A regularized Stokeslet Boundary Element Method (SI Appendix, sections 3 and 4) was used to numerically solve for the inertialess kinematics (SI Appendix, Fig. S5) of freely swimming cells (SI Appendix, sections 7 and 8) propelled by a rotating flagellum in water, i.e., their effective swimming speed ${\overline{U}}_{swim}$ and average power dissipation by the flagellar motor ${\overline{P}}^M$. This type of numerical method has been used extensively to model swimming microorganisms; our approach generally follows that of Smith (55) with several performance improvements detailed in SI Appendix, section 5. We also used this code to quantify the anisotropic Brownian diffusion (30) of curved-rod bacteria, accounting for the stabilizing effect of the flagellum in the case of Chemotactic SNR (56) (SI Appendix, section 10.4). Specifically, we calculated the timescale for loss of orientation $\tau$, which depends on the rotational diffusion coefficients for rotations around the two principal axes normal to the swimming direction (16) (Fig. 2C and SI Appendix, sections 10.5.1 and 10.6.1).

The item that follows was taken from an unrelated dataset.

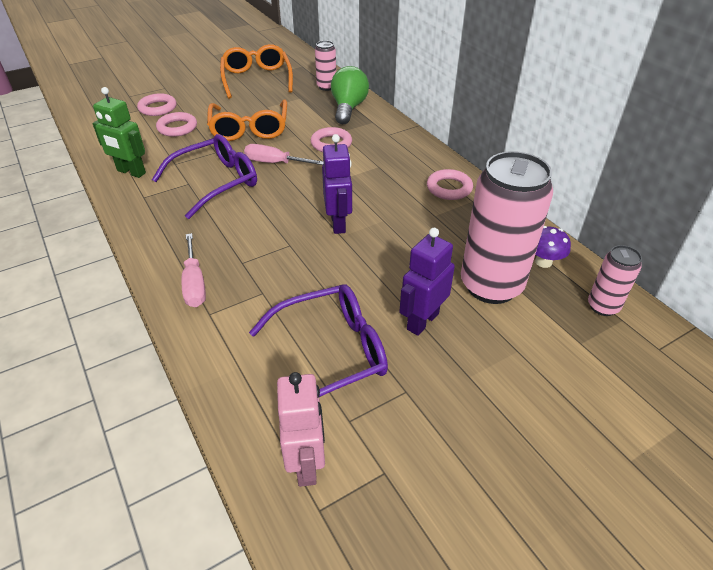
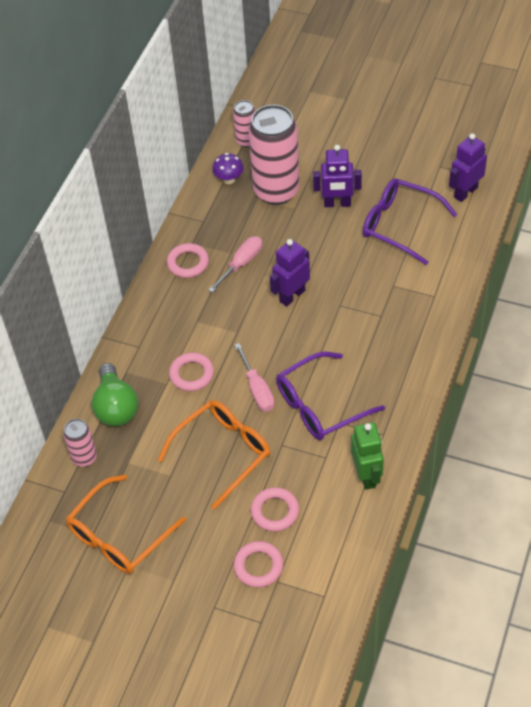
camera: 125 degrees left, 10 degrees up
purple glasses [152,134,257,219] -> purple glasses turned 45 degrees counterclockwise [276,352,385,440]
pink screwdriver [181,233,206,307] -> pink screwdriver moved to [208,236,262,293]
pink robot [277,372,325,487] -> purple robot [449,133,487,202]
green light bulb [331,66,369,124] -> green light bulb turned 75 degrees counterclockwise [92,363,138,426]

Pareto Optimality and GoF.

For each putative set of evolutionarily crucial tasks (out of 38 combinations), we sampled the interpolant of each task’s performance landscape throughout a discretized grid of 125 × 100 points in morphospace, and removed the dominated points, which are beaten at all tasks by at least one other point (full details in SI Appendix, section 12). For each set of tasks, we computed Hargrove et al.’s (57) GoF parameter between the resulting Pareto-optimal region of morphospace and the boundary around observed species shapes as $\text{GoF}=\left[R_C/\left(R_B+R_C\right)\right]\left[R_C/\left(R_A+R_C\right)\right]$, where $R_A$ is the area within the observations but outside the optimal region, $R_B$ is the area within the optimal region but outside the observations, and $R_C$ is the area shared by both the observations and optimal region (SI Appendix, Fig. S18 and section 13).

Code Availability.

The computer code used in this work is available at https://github.com/rschuech/RSBEM under the GPL 3.0 license; note that it is under active development.

Data Availability Statement.

The relevant data supporting the findings of this study are available as supplementary data (Datasets S2 and S3).